La pauvreté de la jeune abbaye fut bientôt adoucie par les largesses de la famille de Bernard, comme il est dit au chapitre des bienfaiteurs de Fontenay. Beaucoup de donations sont signées à Châtillon, in domo Verrici de ponte quæ est in insula[5].

Après avoir surmonté les premières difficultés de cet établissement, c’est-à-dire la construction de la petite église de Saint-Paul, celle du cloître et du grand dortoir, Godefroy quitte Fontenay pour se retirer à Clairvaux.

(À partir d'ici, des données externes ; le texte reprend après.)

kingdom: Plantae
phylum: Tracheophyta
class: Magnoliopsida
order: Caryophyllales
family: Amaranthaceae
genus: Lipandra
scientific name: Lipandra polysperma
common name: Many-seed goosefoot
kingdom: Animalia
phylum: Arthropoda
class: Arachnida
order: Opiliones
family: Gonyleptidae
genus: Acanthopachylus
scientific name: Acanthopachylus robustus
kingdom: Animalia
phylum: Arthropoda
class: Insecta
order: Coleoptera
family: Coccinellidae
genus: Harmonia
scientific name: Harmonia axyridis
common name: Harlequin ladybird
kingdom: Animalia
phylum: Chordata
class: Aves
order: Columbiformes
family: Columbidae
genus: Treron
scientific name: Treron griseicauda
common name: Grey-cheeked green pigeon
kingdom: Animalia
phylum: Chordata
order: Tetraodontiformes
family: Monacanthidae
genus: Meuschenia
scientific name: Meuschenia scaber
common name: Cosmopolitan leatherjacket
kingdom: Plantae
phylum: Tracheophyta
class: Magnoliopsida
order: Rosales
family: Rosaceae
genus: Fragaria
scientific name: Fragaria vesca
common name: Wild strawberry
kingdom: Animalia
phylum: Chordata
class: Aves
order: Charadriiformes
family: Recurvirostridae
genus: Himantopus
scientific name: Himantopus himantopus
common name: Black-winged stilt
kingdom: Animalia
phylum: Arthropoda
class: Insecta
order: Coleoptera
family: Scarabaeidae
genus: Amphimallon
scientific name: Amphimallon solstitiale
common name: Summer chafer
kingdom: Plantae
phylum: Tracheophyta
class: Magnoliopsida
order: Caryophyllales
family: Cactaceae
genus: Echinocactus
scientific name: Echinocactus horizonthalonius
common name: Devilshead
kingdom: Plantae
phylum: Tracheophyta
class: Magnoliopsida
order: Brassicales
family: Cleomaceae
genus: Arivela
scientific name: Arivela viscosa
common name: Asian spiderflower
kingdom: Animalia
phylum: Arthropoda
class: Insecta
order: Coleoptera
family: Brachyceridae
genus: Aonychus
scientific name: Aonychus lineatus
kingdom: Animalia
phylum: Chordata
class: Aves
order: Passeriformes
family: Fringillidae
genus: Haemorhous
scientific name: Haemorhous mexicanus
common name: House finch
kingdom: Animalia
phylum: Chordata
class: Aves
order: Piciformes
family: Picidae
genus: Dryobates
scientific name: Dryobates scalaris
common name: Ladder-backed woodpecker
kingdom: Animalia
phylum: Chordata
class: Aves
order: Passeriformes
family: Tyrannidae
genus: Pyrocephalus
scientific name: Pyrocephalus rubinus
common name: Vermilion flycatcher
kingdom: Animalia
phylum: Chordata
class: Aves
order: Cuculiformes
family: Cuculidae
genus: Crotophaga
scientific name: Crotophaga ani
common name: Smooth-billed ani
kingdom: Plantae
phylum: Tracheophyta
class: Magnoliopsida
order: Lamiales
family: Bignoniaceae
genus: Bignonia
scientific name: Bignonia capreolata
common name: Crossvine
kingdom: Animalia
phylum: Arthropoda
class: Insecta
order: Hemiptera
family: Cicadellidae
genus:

Il ne cède pas à la fatigue, ni aux ennuis de ses fonctions abbatiales, mais il ne peut supporter plus longtemps la séparation de Bernard ; il a besoin de vivre à côté de lui ; sans lui il n’a que la moitié de sa vie. Bernard est abbé de Clairvaux, bientôt Godefroy sera son prieur, car tous les religieux savent les liens de parenté qui les unissent mais surtout l’affection qui semble ne taire qu’un cœur de leurs deux cœurs.

Comme prieur de Clairvaux, Godefroy écrivait en plein air sous la dictée de Bernard cette lettre si paternelle qu’il adressait à son neveu Robert pour l’engager a quitter Cluny et à revenir à Clairvaux ; il pleuvait, la légende dit que la lettre ne fut pas mouillée, et bientôt une chapelle construite dans la place même devait perpétuer le souvenir de ce miracle.

Il était prieur depuis trois ans quand mourut l’évêque de Langres, Guillaume d’Aigremont. Le clergé de Langres, Pierre, archevêque de Lyon, Pierre le Vénérable, abbé de Cluny, Louis le Jeune, roi de France, Eudes II, duc de Bourgogne avaient déjà élu Robert, moine de Cluny pour le siégé de Langres, quand Bernard revenant de Rome s’opposa à cette élection avec sa fougue ordinaire, en disant : Proh ! dolor ! imposuerunt hominem super capita nostra, quem boni horrent et mali rident. Cette critique fit échouer Robert et Godefroy fut nommé, mais ne put prendre possession qu’en 1140. On peut lire les lettres de saint Bernard qui ont trait à cette élection de 164 à 170.

Comme évêque de Langres, il donna a Fontenay la ferme des Bergerosses sur Poiseul—la-Grange, et le duc Eudes II la seigneurie sur le pays.

Godefroy fut abbé de Saint—Bénigne de Dijon, Post Hildebrandum, abbatis officium suscepit Godefridus ; Domnus Godefridus in ætate Theutebaldi et Odonis regis florebat. (Gallia christiana.)

En 1163, il abdiqua son évêché pour se retirer comme simple moine à Clairvaux, où il mourut en 1165, sa tombe devant le grand autel porte cette inscription « hic jacet Domnus Godefridus tertius prio clarevallensis, primus abbas Fonteneti, dein Episeopus lingonensis, obiit 1165. »

Il composa la Passion sur le martyre de saint Mammés, d’après un manuscrit de la chartreuse de Dijon communiqué aux bollandistes par le P. Chifflet, mit les reliques de saint Gengoux dans une châsse nouvelle.

Henriquet, Chalemot, Bencolin disent que Godefroy était honoré le 22 juillet dans le ménologe de Cîteaux.

Dans les archives de l’Yonne on a trouvé le sceau de Godefroy de Rochetaillée, il est ogival de 40 millimètres : évêque assis, vu de face, la tête de profil à gauche, tenant sa crosse de la main droite, et de la gauche un livre dressé sur ses genoux. (Légende… Godefridus tingonensis episcopus. — Rousse], 1 v. 388.)


  1. Ratisbonne, 1er vol. 47.
  2. Autun chrétien.
  3. Chifflet, 1463. genus illustre.
  4. Manuscrit de Châtillon.
  5. Chifflet, — 1462. Lapérouse, hist. chât. 163.